NEW YORK _ The second of six alleged sexual assault survivors is expected to testify at Harvey Weinstein's New York trial Monday.
Mimi Haleyi, a former production assistant at the Weinstein Co. who worked on shows such as "Project Runway," is expected to tell jurors about an attack she says Weinstein carried out inside his Manhattan apartment in 2006.
Weinstein is charged with first-degree rape, two counts of predatory sexual assault, one count of first-degree sexual assault and one count of third-degree rape. The charges stem from Haleyi's allegations and another woman's accusation that the mogul raped her in a New York City hotel in 2013.
Haleyi first came forward in 2017 at a news conference alongside attorney Gloria Allred, who represents several accusers against Weinstein and has sat in the front row of the courtroom since proceedings began last week.
Haleyi said she first met Weinstein at the 2004 premiere of the film "The Aviator." Two years later, while she was working on "Project Runway," she said Weinstein invited her up to his New York apartment for what she believed was a business meeting. Haleyi alleges the Miramax co-founder instead made unwanted advances and forcibly performed oral sex on her.
"He then orally forced himself on me while I was on my period. ... I was in disbelief and disgusted," she said in October 2017. "I would not have wanted anyone to do that to me even if that person had been a romantic partner."
Weinstein has denied all wrongdoing, and his defense team has spent much of the past few days trying to reframe each encounter as consensual. Attorneys Donna Rotunno and Damon Cheronis have repeatedly referenced emails and other communications between Weinstein and his accusers that took place long after the dates of the alleged assaults, questioning why the women would have such positive interactions with him if he was a violent predator.
After the date of the alleged 2006 assault, Cheronis said, Haleyi flew to London with Weinstein and later reached out to pitch him a television show. In 2008, Cheronis claimed Haleyi even sent him a message that seemed almost romantic.
"That's not predator and prey," Cheronis said. "The state is going to try and pull a magic trick and say it was because she was fearful ... that's not true."
Haleyi's expected testimony follows that of Annabella Sciorra, the Brooklyn actress of "Sopranos" fame who has claimed Weinstein assaulted her in her Gramercy Park home in the early 1990s.

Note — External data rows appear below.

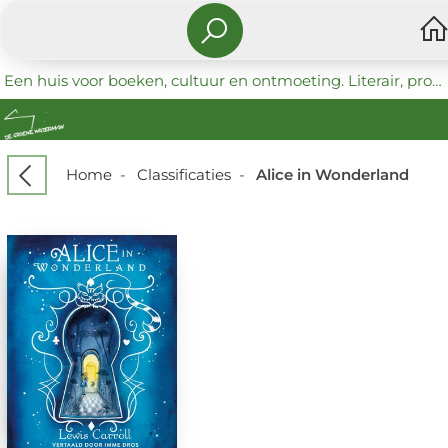
Een huis voor boeken, cultuur en ontmoeting. Literair, progressief en coöperatief.
Home
-
Classificaties
-
Alice in Wonderland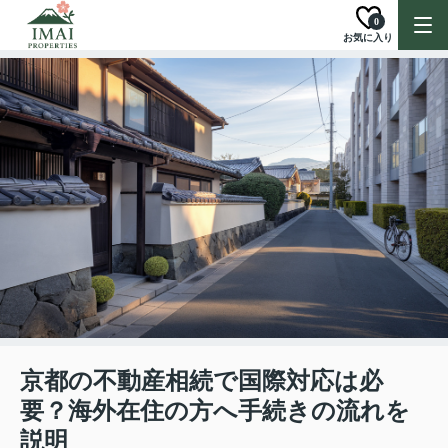
0
お気に入り
京都の不動産相続で国際対応は必
要？海外在住の方へ手続きの流れを
説明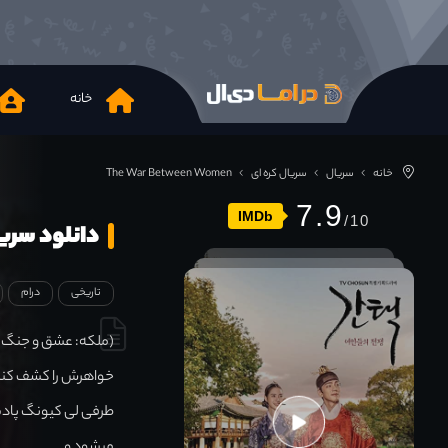
خانه
خانه
سریال
سریال کره ای
The War Between Women
7.9
IMDb
دانلود سریال Between Women 2019
تاریخی
درام
(ملکه: عشق و جنگ).
خواهرش را کشف کند به
طرفی لی کیونگ پادش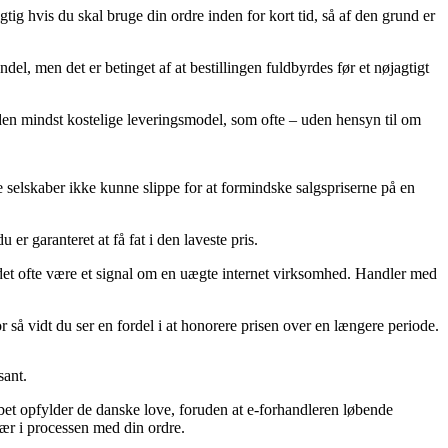
g hvis du skal bruge din ordre inden for kort tid, så af den grund er
l, men det er betinget af at bestillingen fuldbyrdes før et nøjagtigt
en mindst kostelige leveringsmodel, som ofte – uden hensyn til om
 selskaber ikke kunne slippe for at formindske salgspriserne på en
er garanteret at få fat i den laveste pris.
 det ofte være et signal om en uægte internet virksomhed. Handler med
r så vidt du ser en fordel i at honorere prisen over en længere periode.
sant.
abet opfylder de danske love, foruden at e-forhandleren løbende
vær i processen med din ordre.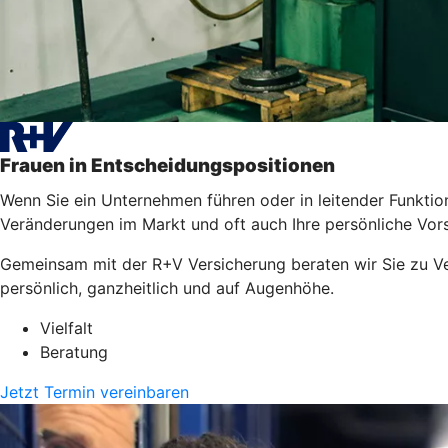
Frauen in Entscheidungspositionen
Wenn Sie ein Unternehmen führen oder in leitender Funktion 
Veränderungen im Markt und oft auch Ihre persönliche Vors
Gemeinsam mit der R+V Versicherung beraten wir Sie zu Ver
persönlich, ganzheitlich und auf Augenhöhe.
Vielfalt
Beratung
Jetzt Termin vereinbaren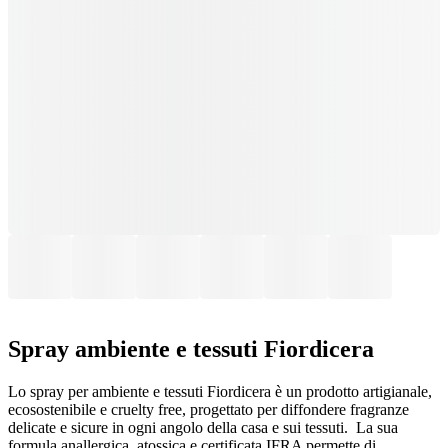
Spray ambiente e tessuti Fiordicera
Lo spray per ambiente e tessuti Fiordicera è un prodotto artigianale,
ecosostenibile e cruelty free, progettato per diffondere fragranze
delicate e sicure in ogni angolo della casa e sui tessuti. La sua
formula anallergica, atossica e certificata IFRA permette di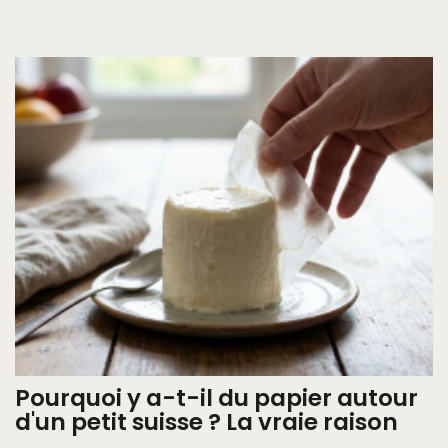
Pourquoi y a-t-il du papier autour
d'un petit suisse ? La vraie raison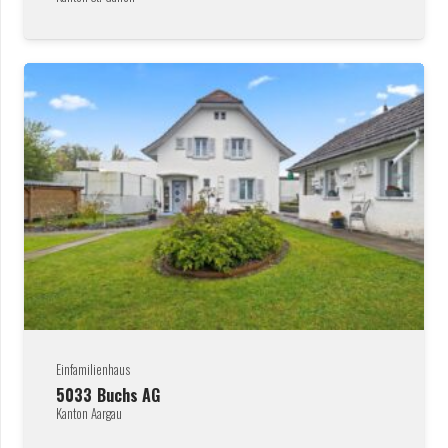
Einfamilienhaus
5033
Buchs AG
Kanton Aargau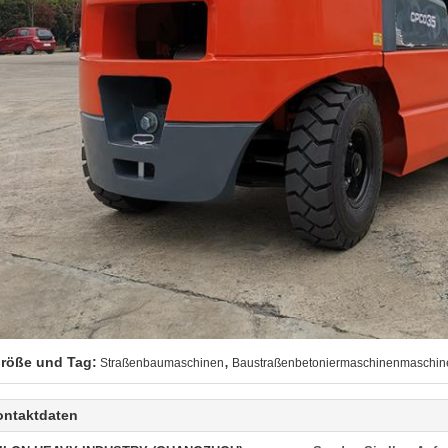
,
röße und Tag:
Straßenbaumaschinen
Baustraßenbetoniermaschinenmaschin
ontaktdaten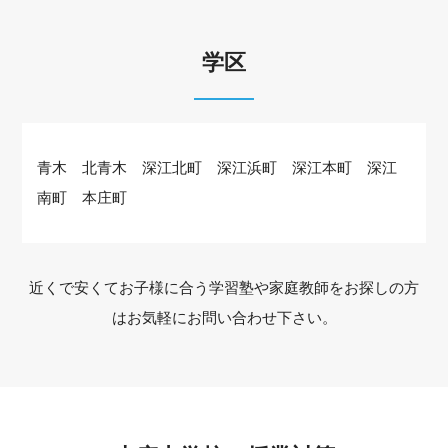
学区
青木 北青木 深江北町 深江浜町 深江本町 深江
南町 本庄町
近くで安くてお子様に合う学習塾や家庭教師をお探しの方
はお気軽にお問い合わせ下さい。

For more than two hours, Sciorra told jurors how she came to know Weinstein as she broke into the acting world in the early 1990s. She alleged Weinstein forced his way into her apartment after he offered her a ride home from an industry dinner event in Manhattan in either late 1993 or 1994 and attacked her.
"I was trying to get him off of me. I was punching him. I was kicking him. I was just trying to get him away from me and he took my hands and he put them over my head," Sciorra, 59, testified last week, breaking into tears on the stand. "He got on top of me and he raped me."
Sciorra also said Weinstein stalked her while she was filming a movie in London in late 1994, making so many unwanted advances that she secretly changed hotels to avoid him. Actress Rosie Perez also testified last week that Sciorra told her about the assault in 1994, undercutting defense scrutiny over why Sciorra waited so long to come forward.